PROMPT -
Return the listing beneath precisely, with every line intact.

-- DATA follows --

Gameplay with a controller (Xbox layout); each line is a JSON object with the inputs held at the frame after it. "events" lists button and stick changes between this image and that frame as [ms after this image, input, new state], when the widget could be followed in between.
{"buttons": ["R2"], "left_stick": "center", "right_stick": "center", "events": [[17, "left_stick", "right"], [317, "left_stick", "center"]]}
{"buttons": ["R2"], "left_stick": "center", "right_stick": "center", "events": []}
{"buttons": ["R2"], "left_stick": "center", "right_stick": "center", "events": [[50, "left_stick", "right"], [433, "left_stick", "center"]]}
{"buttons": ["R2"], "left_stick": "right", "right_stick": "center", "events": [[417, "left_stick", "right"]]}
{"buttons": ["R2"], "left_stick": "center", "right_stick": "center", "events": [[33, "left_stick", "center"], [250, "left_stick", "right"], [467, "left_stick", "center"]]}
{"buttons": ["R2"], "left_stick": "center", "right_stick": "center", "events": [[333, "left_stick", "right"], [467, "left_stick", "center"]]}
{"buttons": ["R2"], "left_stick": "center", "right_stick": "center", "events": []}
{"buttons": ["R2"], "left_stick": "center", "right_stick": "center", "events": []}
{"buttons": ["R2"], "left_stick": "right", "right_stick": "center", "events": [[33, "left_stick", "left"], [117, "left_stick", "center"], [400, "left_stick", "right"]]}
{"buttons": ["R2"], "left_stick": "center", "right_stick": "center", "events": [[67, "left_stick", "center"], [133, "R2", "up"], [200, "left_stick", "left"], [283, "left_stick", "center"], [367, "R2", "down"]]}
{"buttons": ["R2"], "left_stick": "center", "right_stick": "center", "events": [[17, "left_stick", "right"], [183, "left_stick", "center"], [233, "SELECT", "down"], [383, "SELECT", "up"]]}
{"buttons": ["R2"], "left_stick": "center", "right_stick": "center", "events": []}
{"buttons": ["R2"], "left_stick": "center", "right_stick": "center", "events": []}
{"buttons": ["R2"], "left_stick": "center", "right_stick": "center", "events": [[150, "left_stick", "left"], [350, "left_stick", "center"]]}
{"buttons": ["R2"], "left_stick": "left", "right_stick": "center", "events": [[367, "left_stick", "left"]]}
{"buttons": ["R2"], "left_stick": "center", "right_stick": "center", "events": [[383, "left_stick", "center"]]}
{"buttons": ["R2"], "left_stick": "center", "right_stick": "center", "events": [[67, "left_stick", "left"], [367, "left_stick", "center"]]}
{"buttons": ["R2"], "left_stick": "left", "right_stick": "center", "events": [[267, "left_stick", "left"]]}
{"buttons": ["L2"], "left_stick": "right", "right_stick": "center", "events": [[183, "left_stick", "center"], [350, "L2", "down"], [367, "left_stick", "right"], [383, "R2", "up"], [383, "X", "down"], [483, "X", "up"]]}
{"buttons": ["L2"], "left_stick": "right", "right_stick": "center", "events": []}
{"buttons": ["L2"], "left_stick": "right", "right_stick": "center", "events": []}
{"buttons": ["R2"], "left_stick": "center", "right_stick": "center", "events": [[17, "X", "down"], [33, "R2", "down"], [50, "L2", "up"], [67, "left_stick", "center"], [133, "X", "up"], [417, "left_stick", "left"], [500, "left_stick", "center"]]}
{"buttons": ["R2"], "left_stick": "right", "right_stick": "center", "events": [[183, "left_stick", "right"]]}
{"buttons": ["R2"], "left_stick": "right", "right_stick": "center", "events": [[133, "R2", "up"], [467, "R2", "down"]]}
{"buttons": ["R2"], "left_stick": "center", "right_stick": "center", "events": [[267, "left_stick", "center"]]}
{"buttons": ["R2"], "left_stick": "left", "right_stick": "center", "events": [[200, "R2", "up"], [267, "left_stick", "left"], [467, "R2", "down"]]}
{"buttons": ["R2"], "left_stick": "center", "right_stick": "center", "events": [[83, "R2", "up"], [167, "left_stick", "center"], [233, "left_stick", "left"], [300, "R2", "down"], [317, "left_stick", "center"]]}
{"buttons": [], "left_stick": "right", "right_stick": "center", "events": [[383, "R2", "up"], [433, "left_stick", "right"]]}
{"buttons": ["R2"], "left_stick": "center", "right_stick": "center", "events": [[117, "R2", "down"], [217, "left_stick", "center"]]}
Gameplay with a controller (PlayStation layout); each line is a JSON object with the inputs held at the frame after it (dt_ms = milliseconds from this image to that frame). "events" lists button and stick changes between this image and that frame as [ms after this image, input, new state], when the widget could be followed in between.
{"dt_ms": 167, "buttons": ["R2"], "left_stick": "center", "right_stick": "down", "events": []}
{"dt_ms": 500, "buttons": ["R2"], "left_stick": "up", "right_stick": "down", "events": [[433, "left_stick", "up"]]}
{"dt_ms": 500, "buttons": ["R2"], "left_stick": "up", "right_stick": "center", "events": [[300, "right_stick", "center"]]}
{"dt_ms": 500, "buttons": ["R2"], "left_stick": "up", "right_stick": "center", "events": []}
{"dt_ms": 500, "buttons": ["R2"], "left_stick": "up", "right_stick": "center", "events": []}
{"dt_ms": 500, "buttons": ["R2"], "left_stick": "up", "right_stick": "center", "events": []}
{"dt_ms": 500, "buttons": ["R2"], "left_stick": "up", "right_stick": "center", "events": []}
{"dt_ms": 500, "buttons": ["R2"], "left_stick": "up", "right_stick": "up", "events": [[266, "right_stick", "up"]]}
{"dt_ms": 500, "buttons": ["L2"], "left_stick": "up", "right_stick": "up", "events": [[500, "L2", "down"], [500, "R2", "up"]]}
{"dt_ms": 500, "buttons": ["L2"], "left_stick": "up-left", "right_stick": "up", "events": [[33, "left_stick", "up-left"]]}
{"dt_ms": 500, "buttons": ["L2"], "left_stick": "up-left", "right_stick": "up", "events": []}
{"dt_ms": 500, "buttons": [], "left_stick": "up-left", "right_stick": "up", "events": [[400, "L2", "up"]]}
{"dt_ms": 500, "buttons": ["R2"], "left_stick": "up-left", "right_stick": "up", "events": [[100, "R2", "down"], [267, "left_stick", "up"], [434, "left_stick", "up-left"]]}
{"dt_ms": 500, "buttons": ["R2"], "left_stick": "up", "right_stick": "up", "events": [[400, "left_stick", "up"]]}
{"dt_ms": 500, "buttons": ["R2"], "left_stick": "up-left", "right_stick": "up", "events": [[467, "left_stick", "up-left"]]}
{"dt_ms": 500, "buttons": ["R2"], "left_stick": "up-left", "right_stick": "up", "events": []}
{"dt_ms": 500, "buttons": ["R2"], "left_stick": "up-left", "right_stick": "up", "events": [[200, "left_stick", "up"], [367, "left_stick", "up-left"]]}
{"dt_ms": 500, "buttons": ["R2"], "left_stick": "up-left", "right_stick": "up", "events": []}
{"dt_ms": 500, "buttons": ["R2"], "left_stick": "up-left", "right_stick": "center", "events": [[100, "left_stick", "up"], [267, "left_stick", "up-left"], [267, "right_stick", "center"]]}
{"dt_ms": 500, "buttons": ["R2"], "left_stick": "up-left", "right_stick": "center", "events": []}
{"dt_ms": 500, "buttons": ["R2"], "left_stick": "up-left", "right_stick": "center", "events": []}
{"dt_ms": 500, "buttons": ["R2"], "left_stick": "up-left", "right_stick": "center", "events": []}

-- DATA concluded --

ANSWER BELOW -
Gameplay with a controller (Xbox layout); each line is a JSON object with the inputs held at the frame after it. "events" lists button and stick changes between this image and that frame as [ms after this image, input, new state], when the widget could be followed in between.
{"buttons": ["R2"], "left_stick": "center", "right_stick": "center", "events": [[17, "left_stick", "right"], [317, "left_stick", "center"]]}
{"buttons": ["R2"], "left_stick": "center", "right_stick": "center", "events": []}
{"buttons": ["R2"], "left_stick": "center", "right_stick": "center", "events": [[50, "left_stick", "right"], [433, "left_stick", "center"]]}
{"buttons": ["R2"], "left_stick": "right", "right_stick": "center", "events": [[417, "left_stick", "right"]]}
{"buttons": ["R2"], "left_stick": "center", "right_stick": "center", "events": [[33, "left_stick", "center"], [250, "left_stick", "right"], [467, "left_stick", "center"]]}
{"buttons": ["R2"], "left_stick": "center", "right_stick": "center", "events": [[333, "left_stick", "right"], [467, "left_stick", "center"]]}
{"buttons": ["R2"], "left_stick": "center", "right_stick": "center", "events": []}
{"buttons": ["R2"], "left_stick": "center", "right_stick": "center", "events": []}
{"buttons": ["R2"], "left_stick": "right", "right_stick": "center", "events": [[33, "left_stick", "left"], [117, "left_stick", "center"], [400, "left_stick", "right"]]}
{"buttons": ["R2"], "left_stick": "center", "right_stick": "center", "events": [[67, "left_stick", "center"], [133, "R2", "up"], [200, "left_stick", "left"], [283, "left_stick", "center"], [367, "R2", "down"]]}
{"buttons": ["R2"], "left_stick": "center", "right_stick": "center", "events": [[17, "left_stick", "right"], [183, "left_stick", "center"], [233, "SELECT", "down"], [383, "SELECT", "up"]]}
{"buttons": ["R2"], "left_stick": "center", "right_stick": "center", "events": []}
{"buttons": ["R2"], "left_stick": "center", "right_stick": "center", "events": []}
{"buttons": ["R2"], "left_stick": "center", "right_stick": "center", "events": [[150, "left_stick", "left"], [350, "left_stick", "center"]]}
{"buttons": ["R2"], "left_stick": "left", "right_stick": "center", "events": [[367, "left_stick", "left"]]}
{"buttons": ["R2"], "left_stick": "center", "right_stick": "center", "events": [[383, "left_stick", "center"]]}
{"buttons": ["R2"], "left_stick": "center", "right_stick": "center", "events": [[67, "left_stick", "left"], [367, "left_stick", "center"]]}
{"buttons": ["R2"], "left_stick": "left", "right_stick": "center", "events": [[267, "left_stick", "left"]]}
{"buttons": ["L2"], "left_stick": "right", "right_stick": "center", "events": [[183, "left_stick", "center"], [350, "L2", "down"], [367, "left_stick", "right"], [383, "R2", "up"], [383, "X", "down"], [483, "X", "up"]]}
{"buttons": ["L2"], "left_stick": "right", "right_stick": "center", "events": []}
{"buttons": ["L2"], "left_stick": "right", "right_stick": "center", "events": []}
{"buttons": ["R2"], "left_stick": "center", "right_stick": "center", "events": [[17, "X", "down"], [33, "R2", "down"], [50, "L2", "up"], [67, "left_stick", "center"], [133, "X", "up"], [417, "left_stick", "left"], [500, "left_stick", "center"]]}
{"buttons": ["R2"], "left_stick": "right", "right_stick": "center", "events": [[183, "left_stick", "right"]]}
{"buttons": ["R2"], "left_stick": "right", "right_stick": "center", "events": [[133, "R2", "up"], [467, "R2", "down"]]}
{"buttons": ["R2"], "left_stick": "center", "right_stick": "center", "events": [[267, "left_stick", "center"]]}
{"buttons": ["R2"], "left_stick": "left", "right_stick": "center", "events": [[200, "R2", "up"], [267, "left_stick", "left"], [467, "R2", "down"]]}
{"buttons": ["R2"], "left_stick": "center", "right_stick": "center", "events": [[83, "R2", "up"], [167, "left_stick", "center"], [233, "left_stick", "left"], [300, "R2", "down"], [317, "left_stick", "center"]]}
{"buttons": [], "left_stick": "right", "right_stick": "center", "events": [[383, "R2", "up"], [433, "left_stick", "right"]]}
{"buttons": ["R2"], "left_stick": "center", "right_stick": "center", "events": [[117, "R2", "down"], [217, "left_stick", "center"]]}
Gameplay with a controller (PlayStation layout); each line is a JSON object with the inputs held at the frame after it (dt_ms = milliseconds from this image to that frame). "events" lists button and stick changes between this image and that frame as [ms after this image, input, new state], when the widget could be followed in between.
{"dt_ms": 167, "buttons": ["R2"], "left_stick": "center", "right_stick": "down", "events": []}
{"dt_ms": 500, "buttons": ["R2"], "left_stick": "up", "right_stick": "down", "events": [[433, "left_stick", "up"]]}
{"dt_ms": 500, "buttons": ["R2"], "left_stick": "up", "right_stick": "center", "events": [[300, "right_stick", "center"]]}
{"dt_ms": 500, "buttons": ["R2"], "left_stick": "up", "right_stick": "center", "events": []}
{"dt_ms": 500, "buttons": ["R2"], "left_stick": "up", "right_stick": "center", "events": []}
{"dt_ms": 500, "buttons": ["R2"], "left_stick": "up", "right_stick": "center", "events": []}
{"dt_ms": 500, "buttons": ["R2"], "left_stick": "up", "right_stick": "center", "events": []}
{"dt_ms": 500, "buttons": ["R2"], "left_stick": "up", "right_stick": "up", "events": [[266, "right_stick", "up"]]}
{"dt_ms": 500, "buttons": ["L2"], "left_stick": "up", "right_stick": "up", "events": [[500, "L2", "down"], [500, "R2", "up"]]}
{"dt_ms": 500, "buttons": ["L2"], "left_stick": "up-left", "right_stick": "up", "events": [[33, "left_stick", "up-left"]]}
{"dt_ms": 500, "buttons": ["L2"], "left_stick": "up-left", "right_stick": "up", "events": []}
{"dt_ms": 500, "buttons": [], "left_stick": "up-left", "right_stick": "up", "events": [[400, "L2", "up"]]}
{"dt_ms": 500, "buttons": ["R2"], "left_stick": "up-left", "right_stick": "up", "events": [[100, "R2", "down"], [267, "left_stick", "up"], [434, "left_stick", "up-left"]]}
{"dt_ms": 500, "buttons": ["R2"], "left_stick": "up", "right_stick": "up", "events": [[400, "left_stick", "up"]]}
{"dt_ms": 500, "buttons": ["R2"], "left_stick": "up-left", "right_stick": "up", "events": [[467, "left_stick", "up-left"]]}
{"dt_ms": 500, "buttons": ["R2"], "left_stick": "up-left", "right_stick": "up", "events": []}
{"dt_ms": 500, "buttons": ["R2"], "left_stick": "up-left", "right_stick": "up", "events": [[200, "left_stick", "up"], [367, "left_stick", "up-left"]]}
{"dt_ms": 500, "buttons": ["R2"], "left_stick": "up-left", "right_stick": "up", "events": []}
{"dt_ms": 500, "buttons": ["R2"], "left_stick": "up-left", "right_stick": "center", "events": [[100, "left_stick", "up"], [267, "left_stick", "up-left"], [267, "right_stick", "center"]]}
{"dt_ms": 500, "buttons": ["R2"], "left_stick": "up-left", "right_stick": "center", "events": []}
{"dt_ms": 500, "buttons": ["R2"], "left_stick": "up-left", "right_stick": "center", "events": []}
{"dt_ms": 500, "buttons": ["R2"], "left_stick": "up-left", "right_stick": "center", "events": []}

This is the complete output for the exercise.